Sobre o recolhimento de pertences pessoais, a representante da Prefeitura Soraya Romina Santos informou que o Executivo Municipal está elaborando uma instrução normativa para regular a ação dos agentes públicos junto aos moradores de rua, orientando-os para adotarem uma abordagem social. De acordo com ela, todos os servidores da Prefeitura que atuam em contato direto com o segmento terão acesso ao documento.

Ela também destacou que será inaugurada em breve uma república para moradores em situação de rua na região Oeste da capital, com recursos do Orçamento Participativo. Segundo ela, no entanto, a entrega do novo equipamento está sendo questionada pela comunidade local, que não quer ser vizinha da república. A respeito da relação da população em geral com os moradores de rua, ela destacou que, ao mesmo tempo em que a ouvidoria da Prefeitura recebe, em média, cinco contatos por semana com reclamações sobre moradores de rua, a população se nega a cooperar com as possíveis soluções, recusando-se a receber equipamentos que atendam as pessoas em situação de rua.

Com relação aos cuidados com aqueles que recebem alta hospitalar, mas não têm para onde ir, a Prefeitura informou que estão sendo criadas vinte vagas para receber pessoas especificamente nesta situação.

Atuação da polícia

De acordo com o delegado da Polícia Civil Marcelo Carvalho Ferreira, “grande parte da violência sofrida pelos moradores de rua é produzida entre eles”. Segundo o delegado, o uso de pedras e facas em assassinatos e em tentativas de homicídio seria um indício desse fato.
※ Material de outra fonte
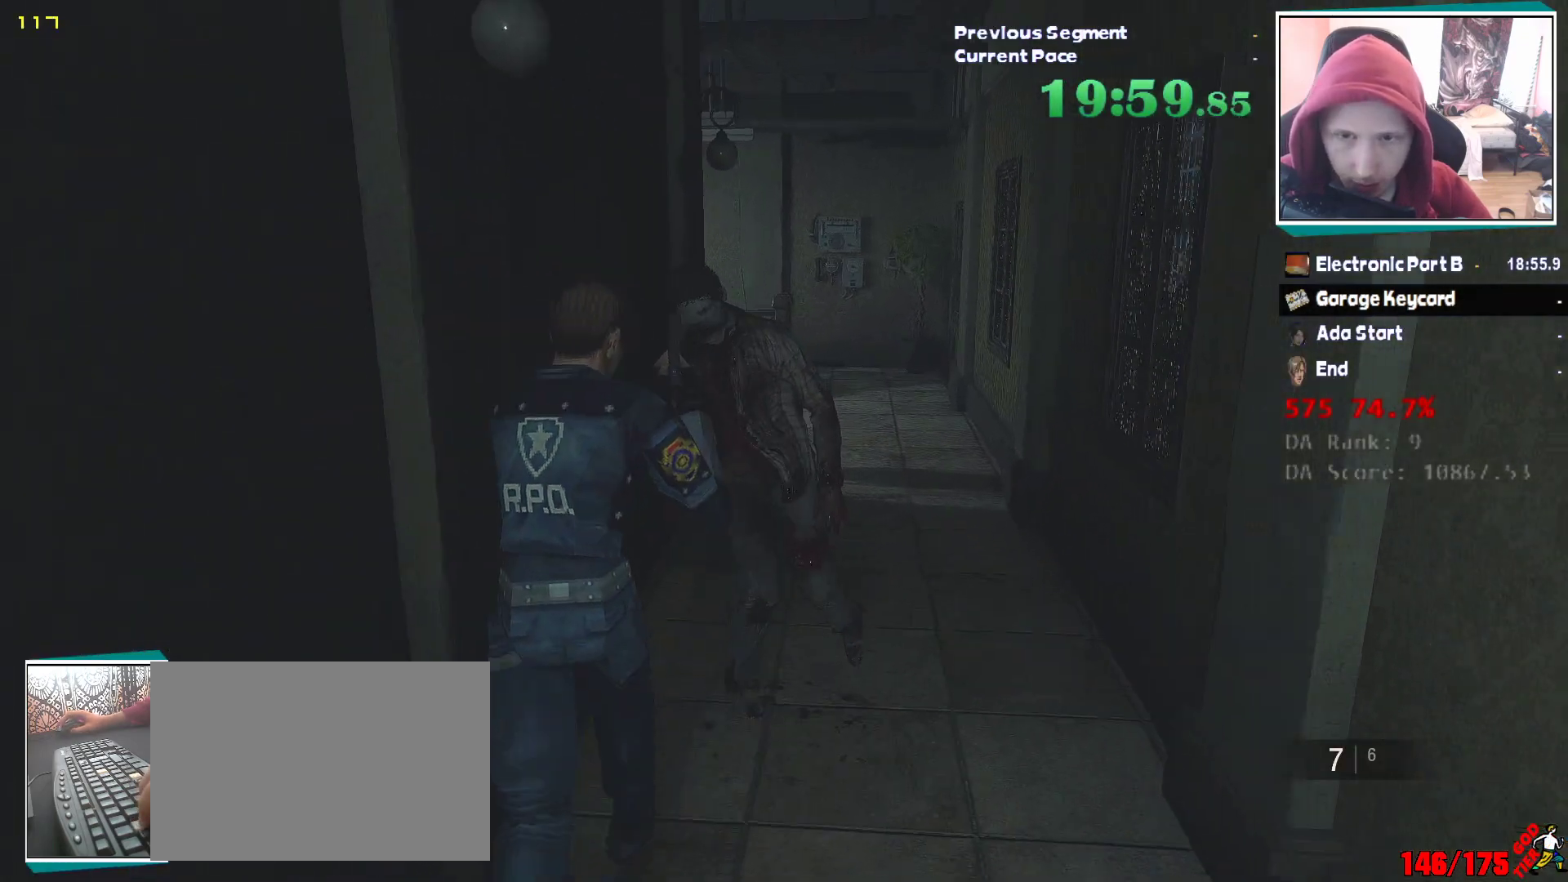
{"keys": ["shift", "w"], "mouse": [], "events": []}
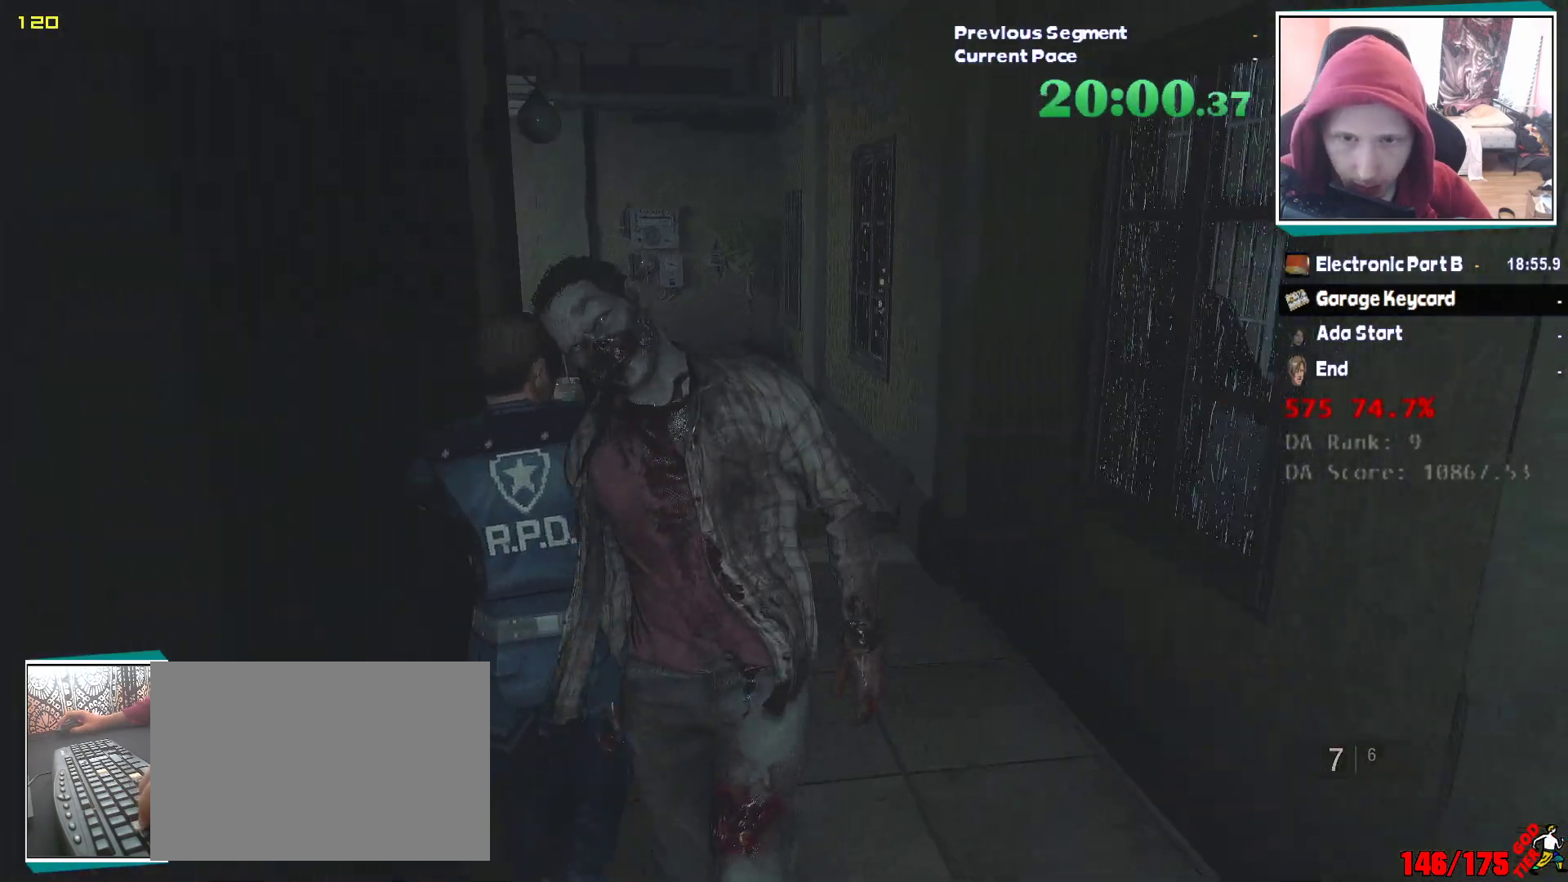
{"keys": ["shift", "w"], "mouse": [], "events": [[217, "d", "down"], [267, "d", "up"]]}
O delegado também informou que é comum os moradores em situação de rua atrapalharem as investigações ao fornecerem nomes falsos ou ao não recorrerem à polícia por serem procurados pela justiça.

Encaminhamentos

Ao final da reunião, os vereadores Pedro Patrus e Adriano Ventura informaram que irão encaminhar à Prefeitura ofícios cobrando respostas sobre as políticas públicas para os moradores em situação de rua. Eles querem saber por que as emendas orçamentárias que beneficiam este segmento não foram acatadas pelo Executivo. A Prefeitura também será questionada sobre qual a previsão orçamentária para atendar a esta população.

Outra solicitação a ser encaminhada ao Executivo diz respeito à ampliação da discussão sobre o conteúdo da Instrução Normativa que será publicada pela Prefeitura e que deverá orientar a ação dos agentes públicos municipais que atuam junto aos moradores de rua.

A Comissão de Direitos Humanos e Defesa do Consumidor também deverá encaminhar à Polícia Civil um ofício solicitando informações sobre os inquéritos que investigam a violência contra a população de rua na capital.